Management of Hyperandrogenism in a 34-Year-Old Female with Elevated DHEA
Based on the laboratory findings of elevated DHEA (160), FSH of 8, LH of 15, and low progesterone of 1.1, this patient likely has polycystic ovary syndrome (PCOS) and requires further evaluation for potential non-classical congenital adrenal hyperplasia.
Diagnostic Assessment
Laboratory Interpretation
- DHEA level of 160: Elevated but below the threshold for suspecting an adrenal tumor (>2700 ng/ml for age 30-39) 1
- FSH (8) and LH (15): LH/FSH ratio >2, consistent with PCOS 1
- Low progesterone (1.1): Indicates potential anovulation 1
- Pending estrogen: Results needed to complete hormonal profile
Additional Testing Required
- Testosterone levels (total and free): To assess ovarian androgen production 1
- Androstenedione: Rule out adrenal/ovarian tumor if >10.0 nmol/l 1
- Fasting glucose/insulin ratio: To evaluate for insulin resistance 1
- Pelvic ultrasound: To look for polycystic ovarian morphology 1
- Consider ACTH stimulation test: To rule out non-classical congenital adrenal hyperplasia 2
Management Approach
Immediate Considerations
Rule out androgen-secreting neoplasm
- Current DHEA level (160) is below the threshold for suspecting adrenal tumor
- The sensitivity of elevated testosterone (>8.67 nmol/l) for detecting neoplasms is 100%, but positive predictive value is only 9% 3
Evaluate for PCOS
- Most likely diagnosis given the hormonal profile (elevated LH:FSH ratio, low progesterone)

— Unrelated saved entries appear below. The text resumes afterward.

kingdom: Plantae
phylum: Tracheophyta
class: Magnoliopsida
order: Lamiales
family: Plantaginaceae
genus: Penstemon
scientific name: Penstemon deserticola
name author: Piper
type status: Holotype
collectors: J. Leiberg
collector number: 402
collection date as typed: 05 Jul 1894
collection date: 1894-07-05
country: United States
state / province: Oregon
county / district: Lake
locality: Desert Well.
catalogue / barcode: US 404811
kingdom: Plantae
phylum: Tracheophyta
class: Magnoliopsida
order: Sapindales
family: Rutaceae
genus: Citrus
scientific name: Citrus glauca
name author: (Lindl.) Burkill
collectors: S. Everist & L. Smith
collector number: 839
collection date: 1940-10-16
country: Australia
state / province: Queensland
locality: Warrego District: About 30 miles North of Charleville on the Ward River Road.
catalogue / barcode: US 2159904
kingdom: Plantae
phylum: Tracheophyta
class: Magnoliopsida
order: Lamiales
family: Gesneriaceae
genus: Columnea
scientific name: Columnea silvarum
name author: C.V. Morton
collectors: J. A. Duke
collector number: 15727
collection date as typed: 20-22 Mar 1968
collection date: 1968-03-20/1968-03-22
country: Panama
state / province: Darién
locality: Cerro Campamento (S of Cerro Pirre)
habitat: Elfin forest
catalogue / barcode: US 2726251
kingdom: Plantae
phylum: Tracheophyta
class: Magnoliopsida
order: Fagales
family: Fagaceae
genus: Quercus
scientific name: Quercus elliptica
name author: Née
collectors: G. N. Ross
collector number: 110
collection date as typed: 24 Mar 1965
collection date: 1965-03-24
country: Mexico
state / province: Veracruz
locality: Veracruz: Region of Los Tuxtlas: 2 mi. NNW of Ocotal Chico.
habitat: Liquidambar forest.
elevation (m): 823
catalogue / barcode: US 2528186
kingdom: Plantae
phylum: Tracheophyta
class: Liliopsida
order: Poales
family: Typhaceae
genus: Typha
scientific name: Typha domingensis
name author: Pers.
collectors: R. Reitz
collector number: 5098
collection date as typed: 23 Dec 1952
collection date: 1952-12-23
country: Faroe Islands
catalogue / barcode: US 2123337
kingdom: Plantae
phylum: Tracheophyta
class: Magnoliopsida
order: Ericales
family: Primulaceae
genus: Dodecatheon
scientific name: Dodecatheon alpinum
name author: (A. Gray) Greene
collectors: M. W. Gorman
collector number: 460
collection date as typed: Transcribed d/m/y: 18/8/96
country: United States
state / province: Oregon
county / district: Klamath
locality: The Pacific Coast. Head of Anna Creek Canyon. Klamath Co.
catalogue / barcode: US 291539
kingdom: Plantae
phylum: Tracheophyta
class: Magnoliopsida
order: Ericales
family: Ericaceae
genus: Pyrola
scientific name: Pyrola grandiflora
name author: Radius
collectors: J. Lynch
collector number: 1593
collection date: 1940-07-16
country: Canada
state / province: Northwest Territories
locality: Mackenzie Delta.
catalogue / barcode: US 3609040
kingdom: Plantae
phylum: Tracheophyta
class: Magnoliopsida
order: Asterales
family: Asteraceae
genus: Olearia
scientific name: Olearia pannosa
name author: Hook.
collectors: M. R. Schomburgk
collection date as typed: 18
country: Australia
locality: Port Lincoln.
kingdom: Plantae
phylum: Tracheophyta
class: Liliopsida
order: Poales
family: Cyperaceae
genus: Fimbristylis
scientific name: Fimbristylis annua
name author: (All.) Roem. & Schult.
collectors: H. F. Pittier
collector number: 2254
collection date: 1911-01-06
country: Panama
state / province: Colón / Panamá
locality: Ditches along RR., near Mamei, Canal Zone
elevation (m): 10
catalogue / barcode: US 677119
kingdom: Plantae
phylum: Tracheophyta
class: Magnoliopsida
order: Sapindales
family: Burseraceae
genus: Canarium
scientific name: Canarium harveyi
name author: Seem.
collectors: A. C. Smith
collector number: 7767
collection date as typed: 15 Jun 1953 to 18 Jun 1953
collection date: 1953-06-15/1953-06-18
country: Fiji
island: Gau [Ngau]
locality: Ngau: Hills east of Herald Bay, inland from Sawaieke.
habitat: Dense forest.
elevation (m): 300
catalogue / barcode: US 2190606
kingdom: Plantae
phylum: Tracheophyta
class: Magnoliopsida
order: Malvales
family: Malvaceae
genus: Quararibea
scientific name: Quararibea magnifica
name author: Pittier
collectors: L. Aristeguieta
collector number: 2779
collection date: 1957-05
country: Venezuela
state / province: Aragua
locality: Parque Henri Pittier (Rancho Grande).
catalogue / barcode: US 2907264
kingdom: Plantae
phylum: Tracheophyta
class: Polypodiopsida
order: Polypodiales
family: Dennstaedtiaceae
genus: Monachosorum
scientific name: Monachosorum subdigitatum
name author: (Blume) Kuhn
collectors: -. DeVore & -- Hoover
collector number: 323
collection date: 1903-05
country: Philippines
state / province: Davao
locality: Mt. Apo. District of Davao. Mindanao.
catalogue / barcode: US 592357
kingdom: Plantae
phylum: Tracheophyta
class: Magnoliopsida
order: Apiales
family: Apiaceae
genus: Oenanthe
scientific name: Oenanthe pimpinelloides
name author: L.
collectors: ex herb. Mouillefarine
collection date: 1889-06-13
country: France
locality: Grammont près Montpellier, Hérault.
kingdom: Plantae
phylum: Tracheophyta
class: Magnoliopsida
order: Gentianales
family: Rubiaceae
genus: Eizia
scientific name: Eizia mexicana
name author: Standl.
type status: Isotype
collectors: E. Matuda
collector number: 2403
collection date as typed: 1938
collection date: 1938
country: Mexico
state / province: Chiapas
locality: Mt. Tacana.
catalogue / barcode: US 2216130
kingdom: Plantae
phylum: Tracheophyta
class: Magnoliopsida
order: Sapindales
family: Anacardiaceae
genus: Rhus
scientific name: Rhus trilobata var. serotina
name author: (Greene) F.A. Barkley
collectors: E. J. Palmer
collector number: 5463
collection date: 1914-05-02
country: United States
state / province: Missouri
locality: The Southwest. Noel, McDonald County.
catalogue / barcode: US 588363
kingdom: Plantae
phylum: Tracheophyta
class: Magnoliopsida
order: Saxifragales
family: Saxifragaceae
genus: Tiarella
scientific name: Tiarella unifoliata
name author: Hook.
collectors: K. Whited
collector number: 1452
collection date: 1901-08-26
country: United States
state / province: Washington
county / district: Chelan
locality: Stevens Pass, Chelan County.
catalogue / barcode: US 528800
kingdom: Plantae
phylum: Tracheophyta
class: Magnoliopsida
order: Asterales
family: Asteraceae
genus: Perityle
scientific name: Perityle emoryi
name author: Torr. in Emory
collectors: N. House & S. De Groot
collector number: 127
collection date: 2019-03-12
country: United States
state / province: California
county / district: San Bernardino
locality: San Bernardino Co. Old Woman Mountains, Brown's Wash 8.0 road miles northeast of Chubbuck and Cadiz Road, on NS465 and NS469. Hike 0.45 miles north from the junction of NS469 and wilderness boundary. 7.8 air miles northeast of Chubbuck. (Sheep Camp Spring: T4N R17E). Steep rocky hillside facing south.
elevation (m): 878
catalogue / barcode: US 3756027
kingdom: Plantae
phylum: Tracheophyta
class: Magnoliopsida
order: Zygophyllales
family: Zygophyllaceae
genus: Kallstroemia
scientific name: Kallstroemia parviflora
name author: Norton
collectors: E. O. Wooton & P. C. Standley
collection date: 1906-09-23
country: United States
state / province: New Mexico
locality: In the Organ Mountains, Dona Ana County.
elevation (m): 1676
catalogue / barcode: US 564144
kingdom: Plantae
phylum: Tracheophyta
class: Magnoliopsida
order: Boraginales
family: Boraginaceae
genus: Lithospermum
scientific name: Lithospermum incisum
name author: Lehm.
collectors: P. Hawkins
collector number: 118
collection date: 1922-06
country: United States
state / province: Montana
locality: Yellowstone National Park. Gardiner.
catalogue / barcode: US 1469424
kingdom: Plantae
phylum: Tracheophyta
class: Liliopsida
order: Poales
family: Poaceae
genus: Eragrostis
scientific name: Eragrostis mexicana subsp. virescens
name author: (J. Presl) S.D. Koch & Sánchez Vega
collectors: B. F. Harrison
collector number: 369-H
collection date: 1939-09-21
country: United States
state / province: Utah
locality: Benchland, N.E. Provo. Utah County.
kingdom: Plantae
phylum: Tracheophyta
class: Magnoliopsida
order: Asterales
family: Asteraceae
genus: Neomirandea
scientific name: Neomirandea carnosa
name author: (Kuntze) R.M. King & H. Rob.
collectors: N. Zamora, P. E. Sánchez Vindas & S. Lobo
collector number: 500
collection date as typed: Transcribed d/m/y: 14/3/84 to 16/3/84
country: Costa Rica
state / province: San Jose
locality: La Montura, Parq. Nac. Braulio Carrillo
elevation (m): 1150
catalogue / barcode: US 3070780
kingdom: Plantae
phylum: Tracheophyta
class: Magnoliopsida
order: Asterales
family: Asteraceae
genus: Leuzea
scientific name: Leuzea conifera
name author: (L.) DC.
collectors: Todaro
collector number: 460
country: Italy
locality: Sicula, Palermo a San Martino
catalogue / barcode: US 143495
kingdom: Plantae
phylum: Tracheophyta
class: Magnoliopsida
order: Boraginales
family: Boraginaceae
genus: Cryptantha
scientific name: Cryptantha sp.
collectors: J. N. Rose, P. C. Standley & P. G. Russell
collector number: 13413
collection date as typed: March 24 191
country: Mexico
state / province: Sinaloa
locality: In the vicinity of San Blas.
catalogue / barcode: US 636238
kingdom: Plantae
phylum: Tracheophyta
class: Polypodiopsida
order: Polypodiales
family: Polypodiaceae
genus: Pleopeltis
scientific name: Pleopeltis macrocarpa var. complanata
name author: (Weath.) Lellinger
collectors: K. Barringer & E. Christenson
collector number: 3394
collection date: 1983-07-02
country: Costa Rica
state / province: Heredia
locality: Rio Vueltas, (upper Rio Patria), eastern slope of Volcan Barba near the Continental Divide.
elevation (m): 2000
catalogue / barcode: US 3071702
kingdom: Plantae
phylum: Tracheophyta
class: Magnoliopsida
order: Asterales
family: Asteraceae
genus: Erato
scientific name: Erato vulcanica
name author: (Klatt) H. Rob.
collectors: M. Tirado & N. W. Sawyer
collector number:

- PCOS affects 4-6% of women in general population 1
Treatment Algorithm
If fertility is desired:
- First-line: Consider ovulation induction therapy
- Caution: Avoid testosterone therapy as it can inhibit gonadotropin secretion and decrease or cease spermatogenesis 1
- Consider: FSH analogue treatment may improve sperm concentration, pregnancy rate, and live birth rate in cases of idiopathic infertility 1
If not actively seeking pregnancy:
- Address metabolic aspects: Weight management if BMI elevated
- Hormonal therapy options: Consider oral contraceptives to regulate cycles and reduce androgen levels
For all patients:
- Monitor for long-term complications of hyperandrogenism
- Address any hirsutism or other cosmetic concerns
Important Considerations
Avoid exogenous testosterone: In women interested in current or future fertility, testosterone monotherapy should not be prescribed 1
Supplements caution: Benefits of supplements (antioxidants, vitamins) are of questionable clinical utility in treating infertility 1
Monitor bone health: Chronic low estradiol can lead to decreased bone mineral density and increased risk of osteoporosis 4
Cardiovascular risk: Potential increased risk of cardiovascular disease with chronic low estrogen 4
Common Pitfalls to Avoid
Misdiagnosing isolated polycystic ovaries as PCOS: Polycystic ovaries can be found in 17-22% of women without full PCOS syndrome 1
Overlooking non-classical congenital adrenal hyperplasia: Can present with modest elevation of testosterone and DHEA 1
Failing to assess insulin resistance: Important component of PCOS pathophysiology 1
Inadequate follow-up: Hyperandrogenism requires ongoing monitoring and management, not just initial treatment
By following this structured approach, you can properly diagnose and manage this patient's hyperandrogenism while addressing potential fertility concerns and long-term health implications.